4.2.3. Catalyst Characterisation
The elemental analysis of the prepared resin beads was carried out at Mikroanalytisches Laboratorium KOLBE using Metrohm ion chromatography model IC 883 Plus. Fourier-transform infrared (FT-IR) spectra were recorded on an IRTracer-100 spectrometer by averaging 64 scans with a spatial resolution of 4 cm-1. The surface morphology of the
polymeric resin beads was analysed by scanning electron microscopy (SEM) using a Philips XL30 ESEM FEG equipment. Owing to the non-conductive nature of the beads, the materials were coated by gold prior to the SEM measurement. Thermogravimetric analysis (TGA) of the resin beads was performed under air from 30 to 900 °C at 10 (°C/min) using a thermogravimetric analyser TGA-4000. The water amount in glycerol was determined by Karl Fischer titration using a Metrohm 702 SM Titrino device.
4.2.4. Catalytic Tests
4.2.4.1. Transcarbonation reaction
All transcarbonation experiments were carried out using 48-blocks reactor heating plate. In a typical catalytic test, propylene carbonate (5-20 mmol, based on the desired experiment), glycerol (5-20 mmol, based on the desired experiment), Amberlite resins (95 mg), mesitylene (1.5 mmol) as NMR internal standard, were added into in a 10 ml glass vials equipped with a magnetic stirring bar and closed with a screw cap containing a silicone/PTFE septum. Firstly,
the reactor was heated up to the desired temperature (115 °C), and then the vial was placed in the reactor and left for 2h with stirring speed of 600 rpm. After 2 hours, the stirring was turned off, and the vail was removed from the reactor and left to cool down at room temperature for 30 minutes. Then, 2 mL of methanol was added into the vail to achieve a full solubilisation of the reaction mixture (one monophasic phase) due to the poor solubility of glycerol in propylene carbonate. After this step, an NMR sample was prepared by adding approximately 50 mg of the reaction mixture to 500 mg of DMSO. The yields of propylene glycol and glycerol carbonate were calculated by 1H-NMR on a Varian Oxford 300 MHz and
Varian Mercury 400 MHz.
4.2.4.2. The One-pot reaction of CO2 and glycerol with PO into GC, PC and PG.

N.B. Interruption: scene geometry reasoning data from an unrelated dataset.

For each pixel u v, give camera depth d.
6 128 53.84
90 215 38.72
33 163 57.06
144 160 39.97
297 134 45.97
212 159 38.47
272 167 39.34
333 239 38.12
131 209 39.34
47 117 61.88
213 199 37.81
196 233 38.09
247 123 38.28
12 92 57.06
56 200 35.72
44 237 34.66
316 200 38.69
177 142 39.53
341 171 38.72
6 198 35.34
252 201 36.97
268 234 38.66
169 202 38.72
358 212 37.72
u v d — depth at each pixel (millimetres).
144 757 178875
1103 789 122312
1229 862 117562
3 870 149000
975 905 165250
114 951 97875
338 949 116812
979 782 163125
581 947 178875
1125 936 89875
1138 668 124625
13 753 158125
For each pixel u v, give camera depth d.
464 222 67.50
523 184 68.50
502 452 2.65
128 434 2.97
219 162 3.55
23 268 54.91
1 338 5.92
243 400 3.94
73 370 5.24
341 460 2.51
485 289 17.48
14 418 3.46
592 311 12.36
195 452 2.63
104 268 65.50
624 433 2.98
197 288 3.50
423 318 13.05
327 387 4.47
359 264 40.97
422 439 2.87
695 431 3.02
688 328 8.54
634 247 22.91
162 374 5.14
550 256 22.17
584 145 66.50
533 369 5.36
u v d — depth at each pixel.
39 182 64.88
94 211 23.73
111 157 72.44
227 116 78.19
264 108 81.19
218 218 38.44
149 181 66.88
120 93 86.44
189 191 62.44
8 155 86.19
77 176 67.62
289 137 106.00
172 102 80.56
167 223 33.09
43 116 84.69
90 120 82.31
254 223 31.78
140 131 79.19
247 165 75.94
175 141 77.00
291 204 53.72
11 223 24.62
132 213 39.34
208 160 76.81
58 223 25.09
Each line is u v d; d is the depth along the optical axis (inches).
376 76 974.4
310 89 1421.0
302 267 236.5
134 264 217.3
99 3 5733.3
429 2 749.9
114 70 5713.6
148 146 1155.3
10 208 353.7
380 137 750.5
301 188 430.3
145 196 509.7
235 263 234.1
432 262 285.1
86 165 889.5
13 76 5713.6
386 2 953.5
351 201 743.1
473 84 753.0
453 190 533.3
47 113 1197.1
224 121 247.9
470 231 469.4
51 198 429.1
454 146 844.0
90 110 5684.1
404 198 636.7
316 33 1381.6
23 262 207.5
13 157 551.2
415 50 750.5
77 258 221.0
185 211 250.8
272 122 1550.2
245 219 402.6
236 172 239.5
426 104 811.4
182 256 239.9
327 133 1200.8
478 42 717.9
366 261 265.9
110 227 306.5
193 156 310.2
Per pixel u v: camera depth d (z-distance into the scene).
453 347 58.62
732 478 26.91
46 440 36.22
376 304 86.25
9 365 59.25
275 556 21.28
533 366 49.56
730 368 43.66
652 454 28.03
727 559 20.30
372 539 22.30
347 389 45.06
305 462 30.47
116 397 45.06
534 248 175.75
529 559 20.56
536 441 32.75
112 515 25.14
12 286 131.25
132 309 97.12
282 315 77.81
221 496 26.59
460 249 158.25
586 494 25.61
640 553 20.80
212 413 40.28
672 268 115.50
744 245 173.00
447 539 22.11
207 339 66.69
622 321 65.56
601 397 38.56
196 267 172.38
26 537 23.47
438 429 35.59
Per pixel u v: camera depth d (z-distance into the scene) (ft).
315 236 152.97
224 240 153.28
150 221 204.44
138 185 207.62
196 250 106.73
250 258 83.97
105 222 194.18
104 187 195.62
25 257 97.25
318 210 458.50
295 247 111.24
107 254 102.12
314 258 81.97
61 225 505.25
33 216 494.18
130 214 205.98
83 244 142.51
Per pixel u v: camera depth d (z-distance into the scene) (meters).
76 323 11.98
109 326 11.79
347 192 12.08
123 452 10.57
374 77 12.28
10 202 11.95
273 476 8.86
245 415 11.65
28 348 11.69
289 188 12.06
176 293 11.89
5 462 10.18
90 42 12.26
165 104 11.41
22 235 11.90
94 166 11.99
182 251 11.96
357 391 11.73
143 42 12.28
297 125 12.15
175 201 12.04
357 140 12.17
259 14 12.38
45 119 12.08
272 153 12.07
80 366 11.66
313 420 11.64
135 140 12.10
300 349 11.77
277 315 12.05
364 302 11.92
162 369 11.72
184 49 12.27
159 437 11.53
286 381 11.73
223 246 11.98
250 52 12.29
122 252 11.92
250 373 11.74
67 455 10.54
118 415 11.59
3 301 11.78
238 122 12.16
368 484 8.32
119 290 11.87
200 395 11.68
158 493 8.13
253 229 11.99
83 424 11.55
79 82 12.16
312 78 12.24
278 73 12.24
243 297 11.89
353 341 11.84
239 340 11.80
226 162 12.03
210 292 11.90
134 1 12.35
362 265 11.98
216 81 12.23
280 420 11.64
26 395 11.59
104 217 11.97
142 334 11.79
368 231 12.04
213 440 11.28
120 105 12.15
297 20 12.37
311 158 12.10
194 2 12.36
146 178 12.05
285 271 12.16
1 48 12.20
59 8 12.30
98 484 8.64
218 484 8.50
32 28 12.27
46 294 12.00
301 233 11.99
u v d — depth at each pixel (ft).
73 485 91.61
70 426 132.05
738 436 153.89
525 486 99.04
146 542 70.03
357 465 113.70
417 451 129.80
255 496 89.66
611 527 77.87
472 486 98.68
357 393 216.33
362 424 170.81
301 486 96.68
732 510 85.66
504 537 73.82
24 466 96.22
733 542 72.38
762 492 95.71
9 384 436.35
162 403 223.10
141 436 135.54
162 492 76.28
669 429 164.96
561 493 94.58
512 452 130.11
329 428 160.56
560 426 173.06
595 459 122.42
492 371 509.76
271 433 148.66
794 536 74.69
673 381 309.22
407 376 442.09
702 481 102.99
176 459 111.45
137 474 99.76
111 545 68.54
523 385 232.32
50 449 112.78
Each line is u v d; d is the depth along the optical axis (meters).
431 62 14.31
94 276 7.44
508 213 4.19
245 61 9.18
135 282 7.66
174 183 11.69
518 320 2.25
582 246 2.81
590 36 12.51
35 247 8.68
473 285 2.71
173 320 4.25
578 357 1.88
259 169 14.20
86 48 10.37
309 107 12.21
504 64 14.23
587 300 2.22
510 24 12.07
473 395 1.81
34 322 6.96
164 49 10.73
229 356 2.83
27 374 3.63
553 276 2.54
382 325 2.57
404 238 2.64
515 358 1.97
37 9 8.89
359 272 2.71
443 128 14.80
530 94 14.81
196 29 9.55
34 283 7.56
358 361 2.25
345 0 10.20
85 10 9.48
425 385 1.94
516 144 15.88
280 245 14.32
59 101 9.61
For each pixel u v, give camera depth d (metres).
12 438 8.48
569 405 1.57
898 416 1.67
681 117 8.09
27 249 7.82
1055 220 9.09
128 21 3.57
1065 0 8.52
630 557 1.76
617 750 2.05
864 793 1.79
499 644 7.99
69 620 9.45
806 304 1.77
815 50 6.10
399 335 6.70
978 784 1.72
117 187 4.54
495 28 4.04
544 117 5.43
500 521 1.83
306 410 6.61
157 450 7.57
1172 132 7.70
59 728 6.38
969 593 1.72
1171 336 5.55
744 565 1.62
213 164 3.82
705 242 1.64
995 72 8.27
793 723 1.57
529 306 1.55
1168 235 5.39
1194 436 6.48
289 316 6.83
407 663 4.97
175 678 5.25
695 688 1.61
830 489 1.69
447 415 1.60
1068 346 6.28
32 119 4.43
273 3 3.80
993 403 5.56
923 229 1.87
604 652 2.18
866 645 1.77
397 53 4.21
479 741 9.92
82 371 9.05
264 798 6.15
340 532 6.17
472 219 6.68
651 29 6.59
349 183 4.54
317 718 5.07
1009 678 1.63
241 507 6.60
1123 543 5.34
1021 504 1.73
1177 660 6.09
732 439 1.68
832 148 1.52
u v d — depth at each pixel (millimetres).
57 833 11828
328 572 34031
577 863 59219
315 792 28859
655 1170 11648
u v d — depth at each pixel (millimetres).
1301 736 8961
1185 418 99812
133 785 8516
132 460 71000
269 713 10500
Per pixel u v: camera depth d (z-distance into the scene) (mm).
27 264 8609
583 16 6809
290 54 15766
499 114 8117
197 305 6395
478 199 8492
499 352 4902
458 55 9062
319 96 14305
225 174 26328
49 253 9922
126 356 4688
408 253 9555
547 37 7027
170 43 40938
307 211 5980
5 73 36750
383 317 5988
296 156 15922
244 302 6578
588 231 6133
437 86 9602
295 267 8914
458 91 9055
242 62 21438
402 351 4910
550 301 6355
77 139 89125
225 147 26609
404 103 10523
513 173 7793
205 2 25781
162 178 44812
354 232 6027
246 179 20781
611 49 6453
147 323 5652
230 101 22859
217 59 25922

The catalytic tests were performed using a high-throughput reactor manufactured by Integrated Lab Solutions (ILS) and located at the University of Groningen (see previous work for more information). [5] In a typical experiment, propylene epoxide (20 mmol), amberlite
resins (95 mg), mesitylene (1.5 mmol) as NMR internal standard were placed into a glass vial (46 mL volume, 30 mm external diameter) equipped with a magnetic stirring bar and closed with a screw cap containing a silicone/PTFE septum pierced with two needles leading to the CO2 gas to enter and exit the vial. Next, the glass vial was taken into the selected reactors, and
the reactor was closed. Then, a software was employed to control all protocols to reach the desire reaction condition. Firstly, the reactor was pressurised with 10 bar N2, and then 10 bar
of CO2 to remove air. Then, the reactor block was pressurised with CO2 (to a lower pressure
compared to the target), heated up to the desired temperature and finally further pressurised with CO2 (if required) to reach the selected pressure. Then, the reactor was left under the
selected conditions for 2 h while stirring at 600 rpm. Next, the stirring was stopped and the reactor was cooled down to ≤ 20°C (to limit the loss of the highly volatile propylene oxide), and depressurised to ≤ 1 bar. Finally, the lid of the reactor block was opened, and the glass vial was removed. Afterwards, 1-2 mL of methanol (based on the amount of glycerol) was added into the reaction mixture to achieve a monophasic solution (the reaction mixture is biphasic). Then, an NMR sample was prepared by adding approximately 50 mg of the reaction mixture to 500 mg of DMSO-d6.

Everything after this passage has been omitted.